After a while, he no longer got the head rush that made vaping satisfying in the beginning; but he still kept buying nicotine.
Toward the end, the teen says, "it just seemed sort of meaningless, like just buying these $20 packets of like nicotine juice. It didn't really seem like I was gaining much from it, and then over time, my lungs started to hurt."
Will stopped vaping last spring almost by accident. A friend had jumped into a pool with Will's Juul device, rendering it useless. He spent hours trying to fix it, but his efforts didn't work. Another Juul device to replace it would have cost him about $50.
"It didn't really seem like it was something that was really worth it to me. And I knew I was trying to definitely be more proactive and healthy." he says.
So he stopped vaping — cold turkey — and felt a severe craving for three weeks straight.
"I can see why it would be so hard for other people to stop," he says.
Will believes that for some people, including him, vaping is a phase. But others are truly addicted, he says.
Louis Schreiber, a senior at Churchill High School, doesn't vape himself and is trying to start an anti-vaping group among his classmates. He has asthma and says he avoids the bathrooms at the high school because of vaping.
He's part of a task force on vaping in Montgomery County, and says he hopes the string of recent illnesses have served as "a wake up call" for some of his peers. But he agrees the national wave of lung illnesses won't stop many from vaping.
Right now, Schreiber says, the use of e-cigarettes "is viewed as a cool, popular thing," among his peers. "To stick out in high school for any reason, certainly, among this generation, is hard," he says. "And going against this would be almost, you know, impossible."
Nonetheless, Phoebe Chambers, a junior at Churchill High, says the hospitalizations that have been in the news have scared some of her classmates.
"People who have never vaped probably don't want to try it now. But kids who are addicted — I think they are struggling," Chambers says.

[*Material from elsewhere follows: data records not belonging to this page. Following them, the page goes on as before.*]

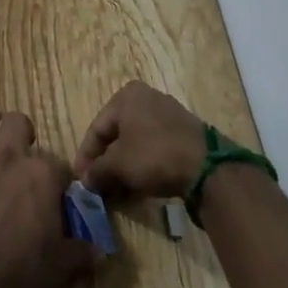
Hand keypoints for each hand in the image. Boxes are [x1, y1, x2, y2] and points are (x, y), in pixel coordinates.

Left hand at [0, 106, 95, 287]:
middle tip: (20, 146)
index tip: (57, 194)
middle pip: (16, 123)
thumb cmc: (19, 272)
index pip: (58, 165)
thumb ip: (80, 251)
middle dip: (20, 130)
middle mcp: (6, 158)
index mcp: (40, 175)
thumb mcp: (61, 266)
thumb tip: (98, 251)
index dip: (59, 179)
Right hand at [74, 81, 207, 198]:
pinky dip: (143, 165)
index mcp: (126, 96)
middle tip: (98, 186)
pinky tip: (138, 185)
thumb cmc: (154, 154)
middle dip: (106, 163)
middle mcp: (146, 98)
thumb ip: (97, 171)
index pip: (96, 128)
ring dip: (124, 167)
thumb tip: (85, 181)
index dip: (86, 156)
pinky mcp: (184, 133)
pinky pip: (154, 148)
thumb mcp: (118, 164)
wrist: (207, 166)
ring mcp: (168, 114)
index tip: (81, 180)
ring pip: (136, 143)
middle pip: (116, 135)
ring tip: (117, 190)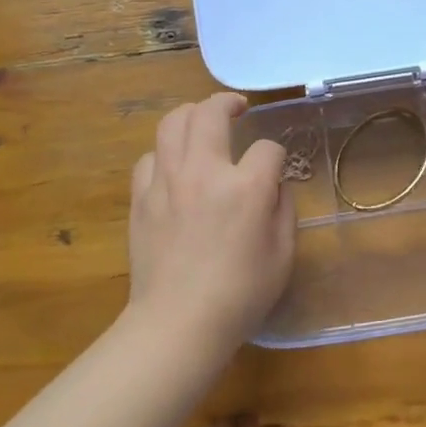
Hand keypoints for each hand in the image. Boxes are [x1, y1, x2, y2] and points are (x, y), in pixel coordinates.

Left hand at [127, 92, 294, 353]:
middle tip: (238, 108)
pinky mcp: (141, 197)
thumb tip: (274, 185)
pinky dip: (164, 153)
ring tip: (202, 121)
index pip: (267, 149)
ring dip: (192, 115)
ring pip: (173, 123)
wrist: (178, 323)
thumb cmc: (240, 294)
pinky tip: (174, 165)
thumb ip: (284, 209)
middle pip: (210, 113)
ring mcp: (167, 181)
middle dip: (228, 103)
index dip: (276, 156)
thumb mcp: (283, 255)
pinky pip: (149, 157)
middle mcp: (204, 172)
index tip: (276, 171)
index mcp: (245, 187)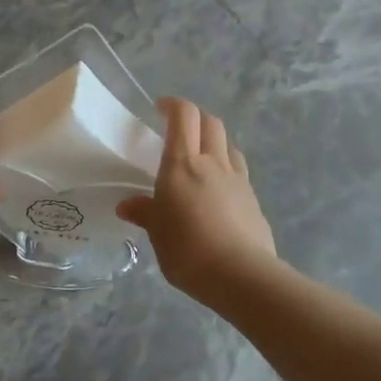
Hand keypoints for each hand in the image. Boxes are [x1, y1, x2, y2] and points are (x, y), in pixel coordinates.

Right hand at [118, 99, 276, 302]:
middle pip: (211, 123)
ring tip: (201, 159)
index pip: (183, 117)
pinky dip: (226, 170)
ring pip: (228, 145)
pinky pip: (239, 172)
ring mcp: (237, 180)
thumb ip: (145, 213)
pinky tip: (217, 192)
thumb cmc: (187, 249)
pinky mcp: (253, 199)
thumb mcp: (157, 233)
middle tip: (180, 130)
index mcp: (183, 164)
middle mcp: (213, 163)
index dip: (173, 105)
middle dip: (195, 118)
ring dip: (214, 142)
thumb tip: (127, 205)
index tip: (160, 108)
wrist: (240, 274)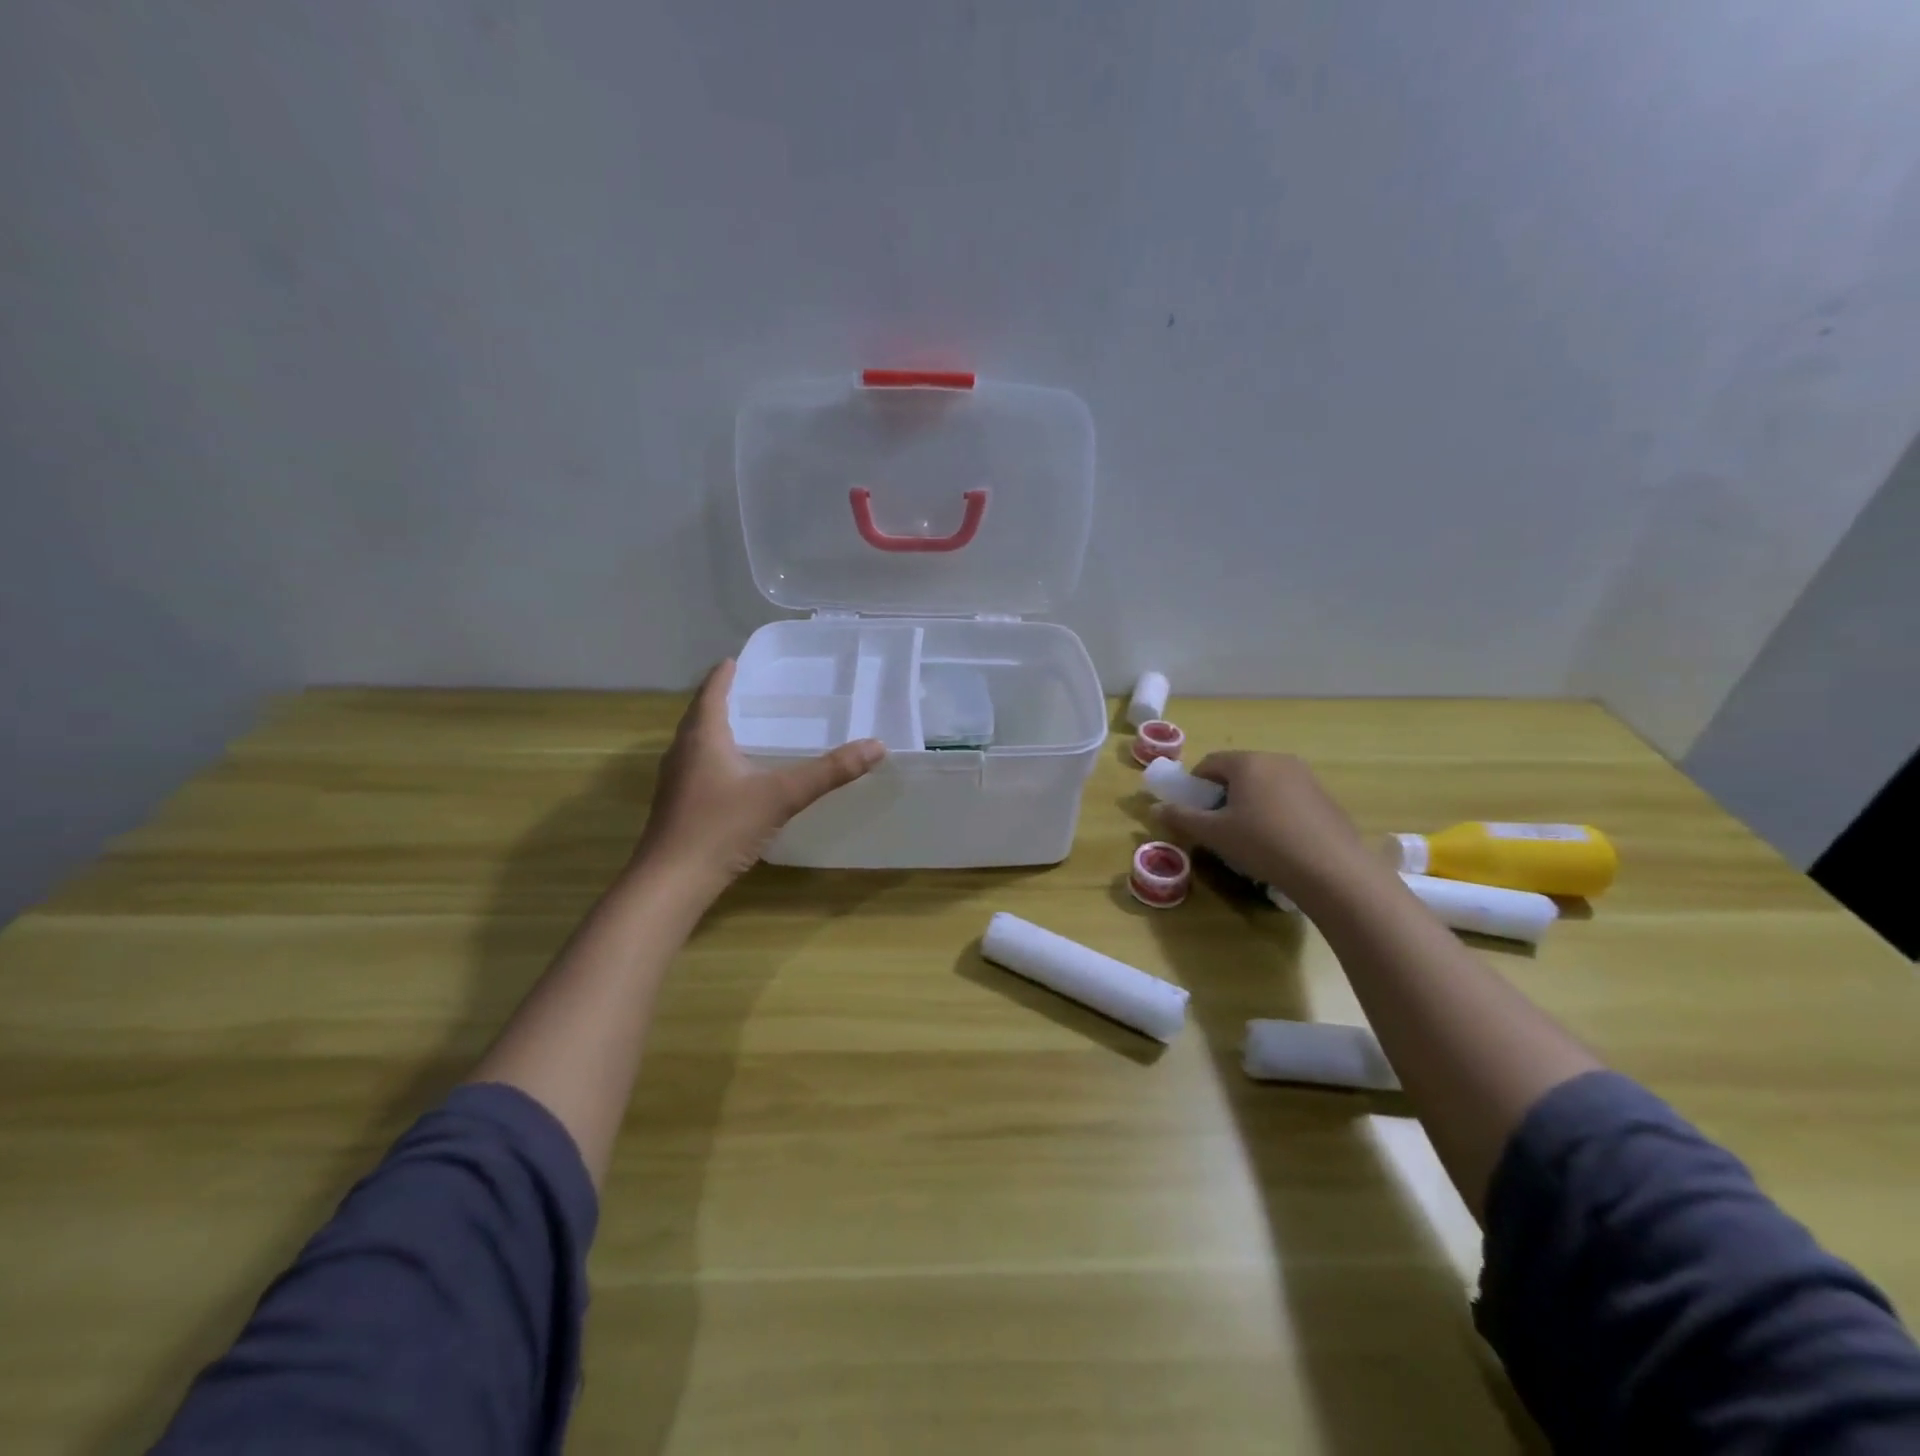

"I have one friend who quit because they realized how bad it was, and it was very,very hard for them," she says. Chambers is concerned about how vaping will affect the health of her generation. Even if a teen does try to stop using vapes, the devices are hard to avoid.
"It's not just something that's limited to one social group," Chambers says. "It's not just like the group of kids who, like, are stoners. It's the athletes. It's the nerds. It's everybody. It's infiltrated every social clique, every type of person knows someone — or maybe they are that person — who is vaping."
This story is part of NPR's reporting partnership with WAMU and Kaiser Health News.